• [PASSAGE TO READ]
+---+

Mr Rasie Barnard, Acting Chief Financial Officer, GPW, outlined the Annual Financial Statements and the Audit Reports over the period 2002/03 to 2008/09. He stated that the issues had been identified and were being addressed. GPW was aware that it would be getting a qualified audit report for 2008/09, which was not satisfactory, but at least this was an improvement on some of the past audit reports. In the forthcoming year further improvements would be made. He added that much of the AG's disquiet arose from legacies of the past systems. The issues were old, but remediable, and answers would then be given both to the AG and Standing Committee on Public Accounts (SCOPA). He added that there were 11 different systems which had to be married into more modern and efficient systems, and this included examining, evaluating and disposing of old or redundant stock. In order to do a proper evaluation, new references had to be established. When GPW tried to do this task, the shortage of skills and capacity became more apparent, and this had further impacted upon the difficulties. He added that the Minister had been briefed, in respect of the shortage of skills, and the necessity for re-training and new training, as also the need to develop a new remuneration base to retain and encourage development of skills. He added that the real question was whether GPW’s policy was sustainable. He suggested that it was at the moment, but only just, and that if just one or two key personnel were to leave, the consequences would be enormous. He conceded that currently there was no internal audit department or function but stated that this was being remedied.

Mr Barnard then provided slides that showed that the revenue had dropped over the immediate past years but that it was projected to increase significantly in future. In addition, transfers by NT would also increase in line with projections. In addition, the number of debtor days outstanding had been reduced from 148 days to 87 days and the aim was to arrive at the commercially prevalent 45 to 55 days. In line with this, debt collection had improved from an average of R35 million to R50 million per month. One concern was that payments were receipted from unidentified payers, meaning that large amounts would be retained in the suspense account until the source and reason for the payment was identified.

Mr Moyane stated that the main criterion for the GPW’s business remained the Government Gazette. This was published regularly at 14:30 every Friday. In September 2008 a panel evaluated the business case for GPW. This addressed the issues raised originally by NT and DPSA in relation to the structure and functioning of the GPW. It involved extensive consultation with the Minister, the Deputy Minister, the National intelligence Agency (NIA), the South African Police Service (SAPS) the Government Communication and Information System (GCIS) and the Department of Labour. A Section 36(3) application was approved and implemented by NT. An application was made to the Minister. The Minister of Finance and DPSA had both concurred that GPW should be converted to a government component. The relevant notices and a Presidential Minute were signed on 12 August 2009, and published in the Government Gazette on 11 September 2009 and 9 October 2009. Financial  delegations in terms of the PMFA had been prepared.

+---+

• [DATA BLOCK]
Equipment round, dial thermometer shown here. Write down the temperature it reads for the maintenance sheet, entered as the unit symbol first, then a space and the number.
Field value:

+---+

• [TASK INSTRUCTIONS]
• a. From the GPW briefing, list every party the September 2008 panel consulted while evaluating the business case for GPW.
• b. Write the next part of the GPW briefing, picking up right after its final sentence.

• [ACTIVITY ANSWERS]
• a.
- The Minister
- The Deputy Minister
- The National intelligence Agency (NIA)
- The South African Police Service (SAPS)
- The Government Communication and Information System (GCIS)
- The Department of Labour

• b.
In addition, he noted that in respect of the new passport processes, the equipment was delivered by 8 April 2009, and was currently fully operational. The new passport was launched on 8 April 2009. Employees had been trained on the passport machine and the equipment was installed at the “Old Mint,” which was re furbished and handed over during April 2009. To date there had been capitalisation of R307 million towards the new passport, and attention was now being directed to the rest of the asset modernisation.

The future “home” of the GPW had been identified as the second pavilion of the “Old Mint'. Plans for the handover were being finalised. Whereas the costs for Pavilion 1 were borne by the Department of Public Works (DPW) the GPW would be funding some of the future expenses. GPW would enter a concession for 20 or 30 years, dependent on building costs funded by DPW, and the monthly rentals. The building development should commence shortly and Pavilion 2 should be completed at the end of the current financial year. The estimated renovation costs for the pavilion would be R44 million, and these would be funded by DPW. The new facilities would be the key to the production environment and production processes, and should also boost employee morale and productivity. However, the transformation and modernisation would require additional capital injections by the State to ensure the conversion and success of GPW.

Mr Moyane therefore appealed to the Portfolio Committee to provide the necessary advice and support, to give critical evaluation of its plans for the future, and support by way of ensuring that the necessary funds were forthcoming, as these were the key to the success of any turnaround initiative.

In an aside he mentioned that the reports regarding the leaking of examination question papers in Mpumalanga had nothing to do with the GPW and its employees, although investigations were ongoing and as yet the perpetrators could not be revealed.

Discussion
The Chairperson said that it seemed to him that the DPW was a major yet non-performing player in the conversion and development of the GPW. Clearly, the lack of funding was also a hindrance. In addition, it was clear that retention and ongoing training of staff was of major importance to allow the new equipment and technological advances to be utilised to the maximum. Aside from these points, there were no other original issues that needed to be discussed in depth. He suggested that a meeting with DPW at a high level should be arranged between DHA and GPW.

Mr Z Madasa (ANC) expressed concern that the issues raised by the AG still continued to be unresolved with the current skills capacity. He appreciated the assurance that the audit reports would be improved in 2009/10. However, he asked whether this was a realistic statement. He also expressed concern about the lack of an Internal Audit Department and facility mechanism, which he regarded as a challenge. He added that he had been an observer during the recent Botswana elections and had noticed that South Africa’s GPW had failed to deliver voting papers timeously. He felt that not only did this militate against marketing campaigns in the SADC countries, but it indicated a lack of capacity in the GPW.

Mr J McGluwa (ID) said that an elaborate plan had been presented, but there were shortcomings, such as the lack of sufficient capacity, which was in itself a root cause of the challenges. He too wondered whether the envisaged plans were feasible, and he viewed this in a very serious light. He asked whether the lack of capacity also prevailed in the DPW, and whether this might not be a reason for the DPW's lack of co-operation. He added that he was interested in the 'smart card' identity document but he wondered whether the GPW had the capacity to deliver on this project. He asked for further clarity on this, as well as the IT system, for this was set out so broadly that he had found it meaningless.

Ms M Maunye (ANC) asked about the skills development programme, and said that this affected all government departments and there seemed to be no resolution of this problem.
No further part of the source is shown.